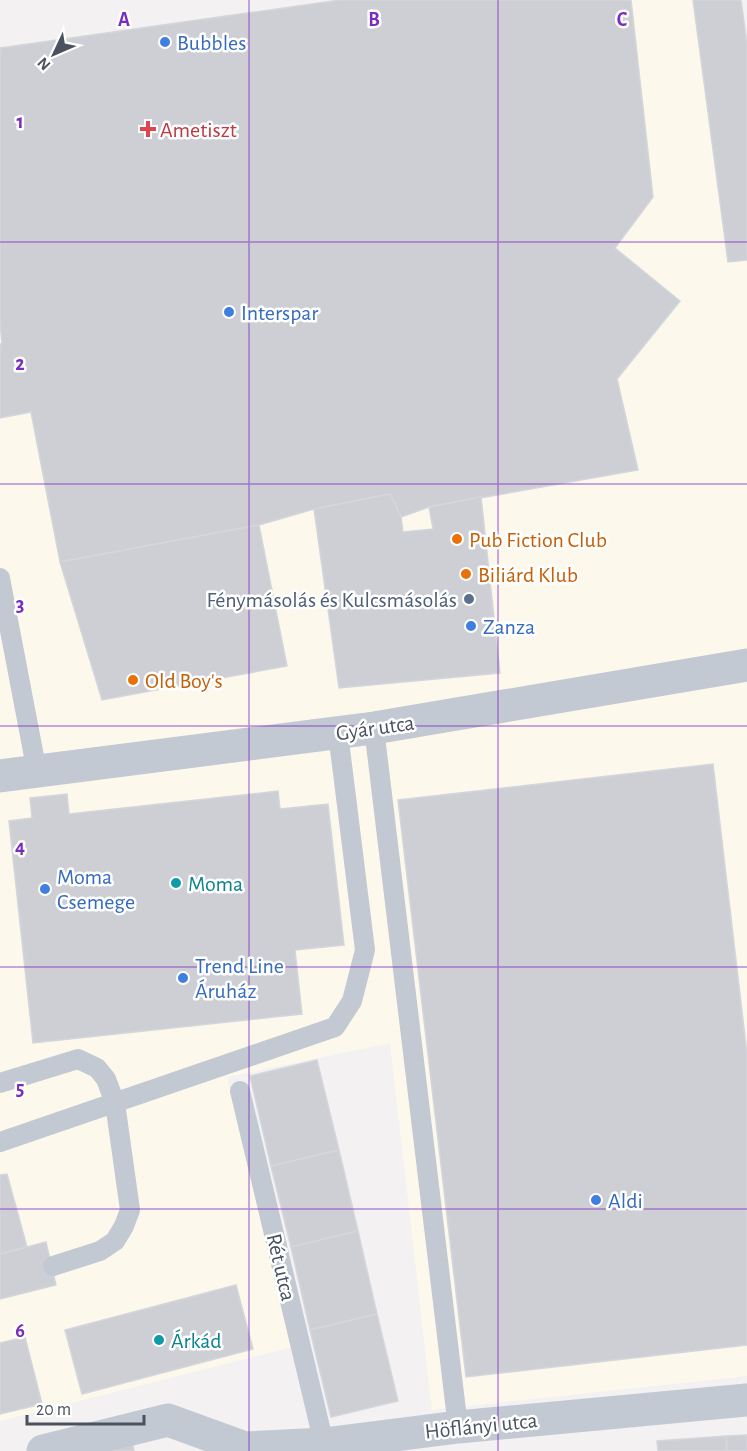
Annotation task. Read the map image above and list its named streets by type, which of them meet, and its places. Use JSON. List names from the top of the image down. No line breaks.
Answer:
{"streets":{"street":["Gyár utca","Höflányi utca"],"lane":["Rét utca"]},"crossings":[["Rét utca","Höflányi utca"]],"places":{"other":["Bubbles","Interspar","Pub Fiction Club","Biliárd Klub","Fénymásolás és Kulcsmásolás","Zanza","Old Boy's","Moma","Moma Csemege","Trend Line Áruház","Aldi","Árkád"],"health":["Ametiszt"]},"scale_bar":"20 m","north":"bottom left","grid":{"columns":["A","B","C"],"rows":["1","2","3","4","5","6"]}}
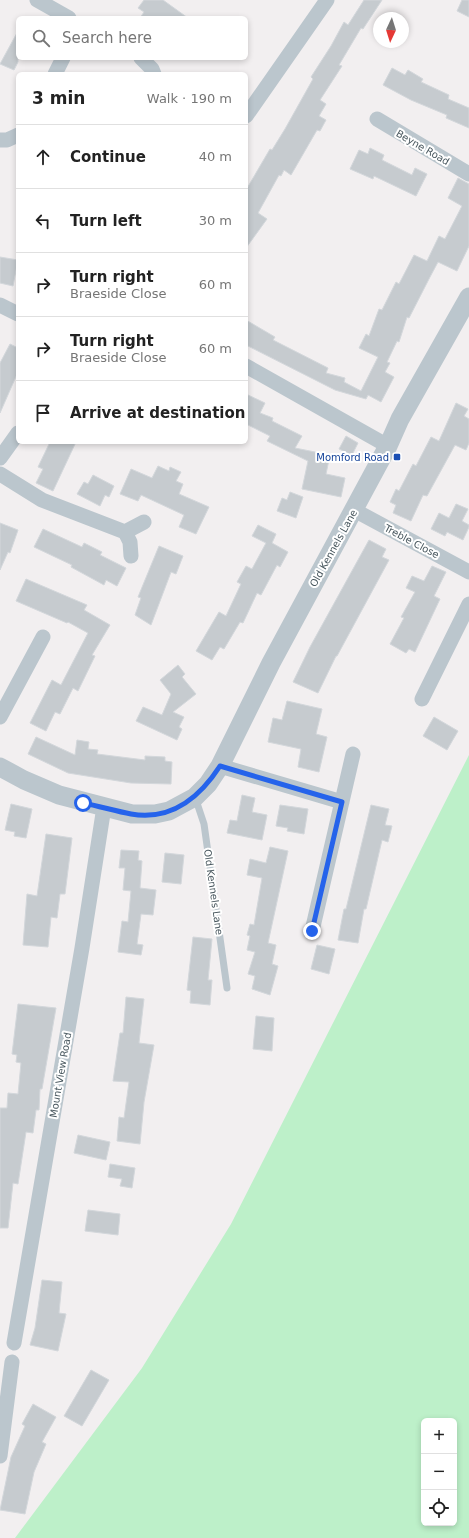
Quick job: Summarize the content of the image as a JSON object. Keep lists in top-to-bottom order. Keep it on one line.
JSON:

======

To do: Where a line above includes "JSON", copy that line.

Task solution:
Annotation task. Read the map image above and list its named streets by type, which of them meet, and its places. Use JSON. List names from the top of the image down. No line breaks.
Quick job: Summarize the content of the image as a JSON object. Keep lists in top-to-bottom order. Keep it on one line.
JSON:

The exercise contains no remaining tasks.